A review into the arrangements was ordered by the Treasury following the disclosure two weeks ago that Ed Lester, the chief executive of the Student Loans Company, enjoyed such a deal.

It emerged yesterday that 25 "contractors" are paid in the same way at the Department of Health (DoH), which it justified on the grounds they were not civil servants. The Treasury has contacted every director of finance for Whitehall departments, as well as arms-length agencies, to ascertain whether they have struck such deals with top officials. A Government source indicated he believed similar arrangements – many stretching back years – would be uncovered in several ministries.

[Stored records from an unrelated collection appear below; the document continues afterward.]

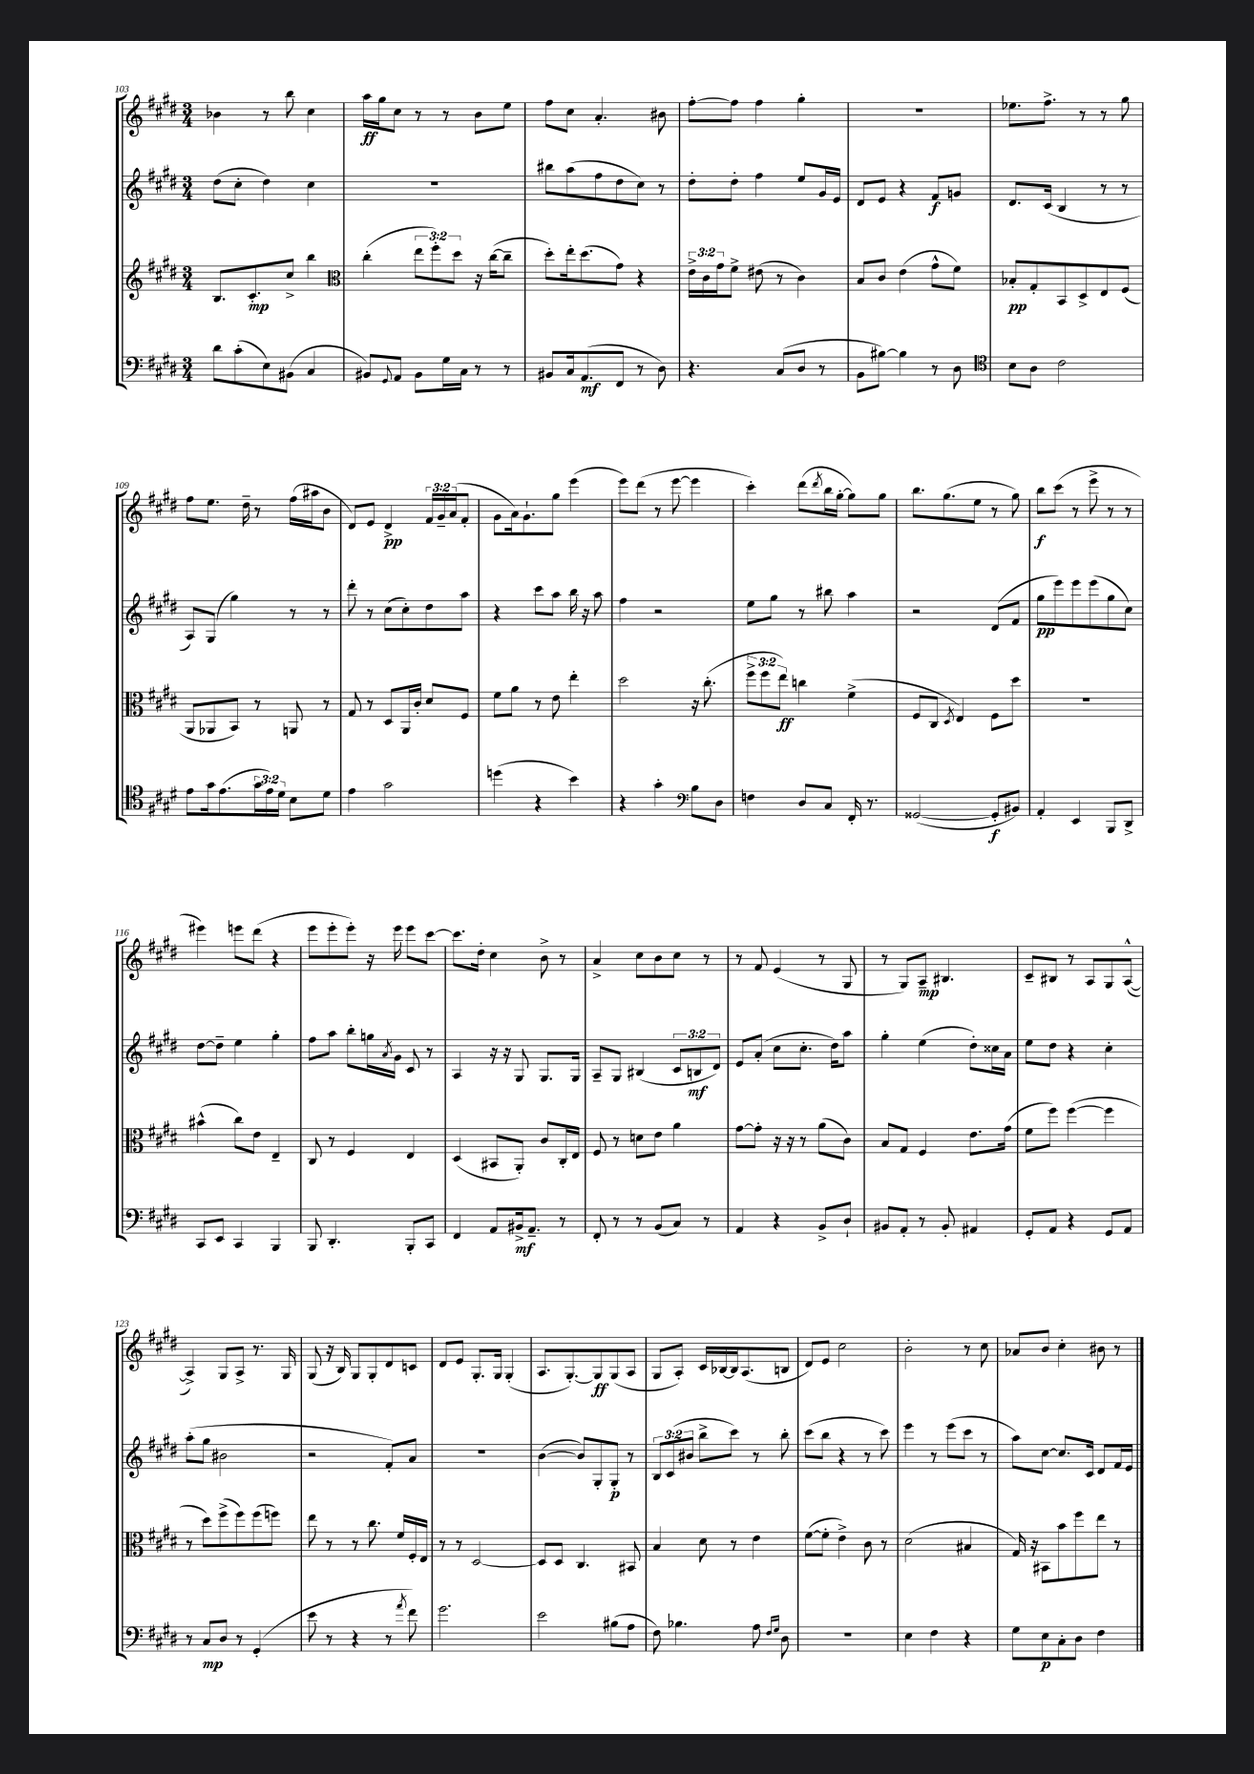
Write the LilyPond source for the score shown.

<<
\new StaffGroup <<
\new Staff = "s0" {
    \clef treble \key e \major \numericTimeSignature \time 3/4 \override Staff.TupletNumber.text = #tuplet-number::calc-fraction-text
    bes'4 r8 b''8 cis''4 |
    a''16\ff gis''16 cis''8 r8 r8 b'8 e''8 |
    fis''8 cis''8 a'4.-. bis'8 |
    fis''8~-. fis''8 fis''4 gis''4-. |
    R2. |
    ees''8. fis''8.-> r8 r8 gis''8 |
    fis''8 e''8. dis''16-- r8 fis''16( ais''16 b'8 |
    dis'8) e'8 dis'4->\pp \tuplet 3/2 { fis'16 gis'16-- a'16( } fis'8-. |
    gis'8 a'16) gis'8.-! gis''8 e'''4( |
    e'''8) dis'''8( r8 e'''8~ e'''4 |
    cis'''4-.) dis'''8( \acciaccatura { dis'''8 } b''16 gis''16~-. gis''8) gis''8 |
    b''8. gis''8.( e''8 r8 gis''8) |
    b''8\f cis'''8( r8 e'''8-> r8 r8 |
    eis'''4) e'''8 dis'''8( r4 |
    e'''8 e'''8-. e'''8-.) r16 e'''16 e'''8 cis'''8~ |
    cis'''8. dis''16-. cis''4 b'8-> r8 |
    a'4-> cis''8 b'8 cis''8 r8 |
    r8 fis'8 e'4( r8 gis8 |
    r8 gis8) a8--\mp bis4. |
    cis'8-- bis8 r8 a8 gis8 a8~-^( |
    a4->) gis8 a8-> r8. gis16 |
    gis8( r16 b16) gis8 gis8-. dis'8 c'8 |
    dis'8 e'8 gis8.-. gis16 gis4-.( |
    a8. gis8.~-.) gis8\ff gis8( a8 |
    gis8 a8-.) cis'16 bes16~ bes16 a8.( b8 |
    dis'8) e'8 cis''2 |
    b'2-. r8 cis''8 |
    aes'8 b'8 cis''4-. bis'8 r8 \bar "|." |
}
\new Staff = "s1" {
    \clef treble \key e \major \numericTimeSignature \time 3/4 \override Staff.TupletNumber.text = #tuplet-number::calc-fraction-text
    dis''8( cis''8-. dis''4) cis''4 |
    R2. |
    bis''8 a''8( fis''8 dis''8 cis''8) r8 |
    dis''8-. dis''8-. fis''4 e''8 gis'16 e'16 |
    dis'8 e'8 r4 fis'8\f g'8 |
    dis'8. cis'16( b4 r8 r8 |
    a8) gis8( gis''4) r8 r8 |
    dis'''8-. r8 cis''8( cis''8-.) dis''8 a''8 |
    r4 cis'''8 a''8 b''16 r16 a''8 |
    fis''4 r2 |
    e''8 gis''8 r8 bis''8 a''4 |
    r2 dis'8( fis'8 |
    gis''8\pp e'''8) e'''8 e'''8( gis''8 cis''8) |
    dis''8~ dis''8-- e''4 gis''4-. |
    fis''8 a''8 b''8-. g''16 \acciaccatura { a'8 } gis'16 cis'8 r8 |
    a4 r16 r16 gis8 gis8. gis16 |
    a8-- gis8 bis4( \tuplet 3/2 { cis'8 b8\mf dis'8) } |
    e'8 a'8-.( cis''8 cis''8.-. dis''16) a''8 |
    gis''4-. e''4( dis''8-.) cisis''16 a'16 |
    e''8 dis''8 r4 cis''4-. |
    a''8-.( gis''8 bis'2 |
    r2 fis'8-.) a'8 |
    R2. |
    b'4~( b'8) gis8-. gis8-.\p r8 |
    \tuplet 3/2 { b8 cis'8( bis'8 } b''8-> cis'''8) r8 b''8-. |
    cis'''8( b''8 r4 r8 cis'''8) |
    e'''4 r8 e'''8( cis'''8 r8 |
    a''8) cis''8~ cis''8. cis'16 dis'8 fis'16 e'16 \bar "|." |
}
\new Staff = "s2" {
    \clef treble \key e \major \numericTimeSignature \time 3/4 \override Staff.TupletNumber.text = #tuplet-number::calc-fraction-text
    b8. cis'8.-.\mp cis''8-> b''4 |
    \clef alto cis''4-.( \tuplet 3/2 { e''8 fis''8-.) dis''8 } r16 cis''16~( cis''8-- |
    dis''8-.) e''16-. dis''8.( gis'8) r4 |
    \tuplet 3/2 { e'16-> cis'16 gis'16 } fis'8-> eis'8( r8 cis'4) |
    b8 cis'8 e'4( gis'8-^ fis'8) |
    bes8-.\pp gis8-. b,8 dis8-> e8 fis8( |
    a,8 aes,8 b,8) r8 a,8 r8 |
    gis8 r8 dis8 a,16 cis'16-. dis'8 fis8 |
    fis'8 a'8 r8 e'8 e''4-. |
    dis''2 r16 cis''8.-.( |
    \tuplet 3/2 { fis''8-> fis''8 e''8\ff) } c''4 fis'4->( |
    fis8 cis8 \acciaccatura { dis8 } e4) fis8 dis''8 |
    R2. |
    bis'4-^( cis''8) e'8 e4-- |
    cis8 r8 fis4 e4 |
    dis4( bis,8 a,8-.) cis'8 cis16-. e16 |
    fis8 r8 d'8 e'8 a'4 |
    gis'8~ gis'8-. r16 r16 r8 a'8( cis'8) |
    b8 gis8 fis4 e'8. gis'16( |
    fis'8 fis''8) fis''4~( fis''4 |
    r8 dis''8) fis''8->( fis''8) fis''8( f''8) |
    e''8 r8 r8 cis''8. fis'16 fis16-. e16 |
    r8 r8 dis2~ |
    dis8 dis8 cis4. bis,8 |
    b4 dis'8 r8 e'4 |
    fis'8~( fis'8-. e'4->) cis'8 r8 |
    dis'2( bis4 |
    gis16) r16 bis,8 b'8 fis''8 e''8 r8 \bar "|." |
}
\new Staff = "s3" {
    \clef bass \key e \major \numericTimeSignature \time 3/4 \override Staff.TupletNumber.text = #tuplet-number::calc-fraction-text
    dis'8 cis'8-.( e8) bis,8( cis4 |
    bis,8) \appoggiatura { gis,8 } a,8 bis,8 gis16 cis16 r8 r8 |
    bis,8 cis16 a,8.\mf( fis,8 r8 dis8) |
    r4. cis8( dis8 r8 |
    b,8 bis8~) bis4 r8 dis8 |
    \clef tenor b8 a8 cis'2 |
    e'8 gis'16 e'8.( \tuplet 3/2 { gis'16 e'16) dis'16 } b8 dis'8 |
    e'4 gis'2 |
    d''4( r4 b'4) |
    r4 gis'4-. \clef bass b8 dis8 |
    f4 dis8 cis8 fis,16-. r8. |
    gisis,2~( gisis,8-.\f bis,8) |
    a,4-. e,4 b,,8 dis,8-> |
    cis,8 e,8 cis,4 b,,4 |
    b,,8 dis,4.-. b,,8-. cis,8 |
    fis,4 a,8 bis,16->\mf a,8.-- r8 |
    fis,8-. r8 r8 b,8( cis8) r8 |
    a,4 r4 b,8-> dis8-! |
    bis,8 a,8-. r8 bis,8-. ais,4 |
    gis,8-. a,8 r4 gis,8 a,8 |
    r8 cis8\mp dis8 r8 gis,4-.( |
    e'8 r8 r4 r8 \acciaccatura { a'8 } fis'8) |
    gis'2. |
    e'2 bis8( a8 |
    fis8) bes4. a8 \grace { fis16 gis16 } dis8 |
    R2. |
    e4 fis4 r4 |
    gis8 e8\p cis8-. dis8 fis4 \bar "|." |
}
>>
>>
\layout { \context { \Score currentBarNumber = #103 } }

He told The Independent: "We fully expect to find other cases beyond those reported so far."

HM Revenue and Customs could also investigate the arrangements as it is illegal to set up a limited company simply to avoid tax. Labour wrote to Cabinet ministers calling on them to come clean over whether their officials benefited from such schemes.

Jonathan Baume, the general secretary of the First Division Association, which represents senior civil servants, argued the furore proved that pay for senior staff needed to be increased to stop the secretive deals. He said the problem dated from Labour's last years when ministers wanted to attract top individuals from the private sector but could not offer them matching salaries. "We now need to be very transparent and very clear this cannot continue, but at the same time grasp the very difficult political nettle, which is to address the problem of pay at senior levels of the civil service. Frankly, it's a shambles," he said.

The arrangements at the DoH were exposed in leaked documents showing 25 staff were, between them, paid £4.2m into limited – or service – companies, many registered at their home address. Two months ago the department insisted in a written parliamentary answer that it did not allow "payments to civil servants by way of limited companies".